The following is a general question which doesn't have to do with any particular problem. (therefore I am not including the template).
I understand that when a circular object (e.g: a hoop) rolls on a *flat* surface without slipping with angular speed \omega, its contact point, and thereby its center, moves with speed \omega r.
My difficulty is to understand the situation such as a pure roll of a hoop on a cylinder. I would like to understand what is wrong about my following analysis of the situation:

Let the hoop have radius r and the cylinder radius R, then:
1. Let the hoop rotate through an angle \theta then its contact point moved a distance r\theta.
2. Let at the same time the angle from the center of the hoop to the center of the cylinder vary by \varphi then the same distance is R\varphi
3. Therefore r\theta = R\varphi \Rightarrow r\omega=R\dot{\varphi} by differentiating.

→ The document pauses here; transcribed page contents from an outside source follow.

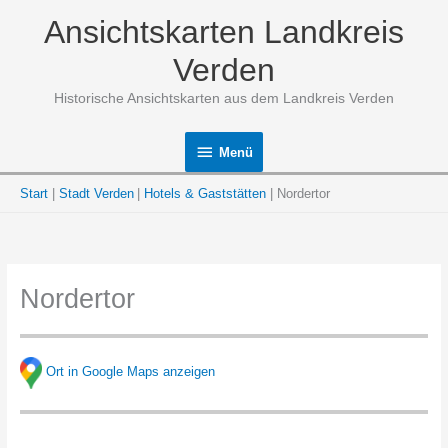
Zum
Ansichtskarten Landkreis
Inhalt
springen
Verden
Historische Ansichtskarten aus dem Landkreis Verden
Menü
Menü
Start
Stadt Verden
Hotels & Gaststätten
Nordertor
Nordertor
Ort in Google Maps anzeigen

However my Professor says that since there is no slipping, the *center* moves with speed r\omega, not the contact point. But according to my analysis, the center should move somewhat faster, since it seems to me that it covers a longer arc than r\theta which the contact point covered after a rotation through \theta.

A clarification: when I say the "contact point moved" I understand that it's changing all the time. I actually refer to the total distance covered by the "bottom" of the hoop.

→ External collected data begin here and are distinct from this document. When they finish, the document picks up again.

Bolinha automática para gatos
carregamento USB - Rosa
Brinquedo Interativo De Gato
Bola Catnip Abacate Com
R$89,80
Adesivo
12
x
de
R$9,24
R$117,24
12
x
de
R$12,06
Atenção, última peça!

Your kind help will be very much appreciated,
Amit

 

[ehild]

See attached picture.
Assume uniform angular velocities.
The loops rolls upward on the cylinder. At start, its contact point is marked with blue. When the blue dot is contact point again, the loop has a trace of length s on the rim of the cylinder.The length of this trace is equal to the perimeter of the loop,

s=2r\pi

This arc corresponds to the central angle \phi=2r\pi/R<br />

The loop turned by the angle

\theta=2\pi+\phi<br />

during the time when the blue dot made its next contact with the cylinder. If the angular velocity of the loop is wL, this took the time period of

t=(2\pi+\phi)/\omega_L<br /> <br />

The angular velocity of the centre of the loop is

\phi/t= \omega_L\frac{\phi}{(2\pi+\phi)}=\omega_L*\frac{2\pi r/R}{2\pi+2\pi r/R}=\omega_L*\frac{r}{R+r}

The linear velocity of the centre of the loop is


v_c=\omega_L*\frac{r}{R+r}*(R+r)=\omega_L*r

Your teacher is right.


ehild

 

[klg.amit]

I think I understand now, the hoop rotates through an angle \phi solely on the account of its movement on the cylinder (simply because of the geometry, on flat surfaces this contribution doesn't occur) and through \theta due to rolling without slipping, is that a good way to see it ?

I think that this is the crucial point I failed to understand until now. Then you derived very clearly why this means that the center moves with linear speed wL*r. I thank you.

 

[ehild]

Yes, you see it right. The case of Earth orbiting around the sun and rotating at the same time is a similar case. The day is longer than the period of rotation. Or the Moon: We see the same face all the time, but it completes a full rotation around its axis while completing its orbit around the Earth.

ehild

 

[klg.amit]

I see, indeed these are good examples of the same thing. Thanks again!